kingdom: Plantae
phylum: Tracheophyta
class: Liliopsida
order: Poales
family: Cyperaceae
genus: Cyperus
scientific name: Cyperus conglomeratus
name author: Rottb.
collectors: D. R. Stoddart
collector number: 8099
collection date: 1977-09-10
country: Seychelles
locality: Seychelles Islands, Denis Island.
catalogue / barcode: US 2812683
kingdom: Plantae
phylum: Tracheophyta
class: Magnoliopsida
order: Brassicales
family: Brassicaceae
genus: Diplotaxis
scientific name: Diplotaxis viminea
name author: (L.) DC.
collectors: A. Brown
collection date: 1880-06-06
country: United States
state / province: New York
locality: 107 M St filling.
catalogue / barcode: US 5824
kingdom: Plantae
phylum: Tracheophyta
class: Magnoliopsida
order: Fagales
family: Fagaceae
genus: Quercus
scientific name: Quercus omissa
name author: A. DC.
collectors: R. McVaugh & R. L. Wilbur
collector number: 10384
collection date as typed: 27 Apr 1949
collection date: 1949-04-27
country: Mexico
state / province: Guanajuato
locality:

▸ TASK TO COMPLETE: Copy out every line of the records above word for word, keeping each field name with its value.

▸ RESPONSE:
kingdom: Plantae
phylum: Tracheophyta
class: Liliopsida
order: Poales
family: Cyperaceae
genus: Cyperus
scientific name: Cyperus conglomeratus
name author: Rottb.
collectors: D. R. Stoddart
collector number: 8099
collection date: 1977-09-10
country: Seychelles
locality: Seychelles Islands, Denis Island.
catalogue / barcode: US 2812683
kingdom: Plantae
phylum: Tracheophyta
class: Magnoliopsida
order: Brassicales
family: Brassicaceae
genus: Diplotaxis
scientific name: Diplotaxis viminea
name author: (L.) DC.
collectors: A. Brown
collection date: 1880-06-06
country: United States
state / province: New York
locality: 107 M St filling.
catalogue / barcode: US 5824
kingdom: Plantae
phylum: Tracheophyta
class: Magnoliopsida
order: Fagales
family: Fagaceae
genus: Quercus
scientific name: Quercus omissa
name author: A. DC.
collectors: R. McVaugh & R. L. Wilbur
collector number: 10384
collection date as typed: 27 Apr 1949
collection date: 1949-04-27
country: Mexico
state / province: Guanajuato
locality:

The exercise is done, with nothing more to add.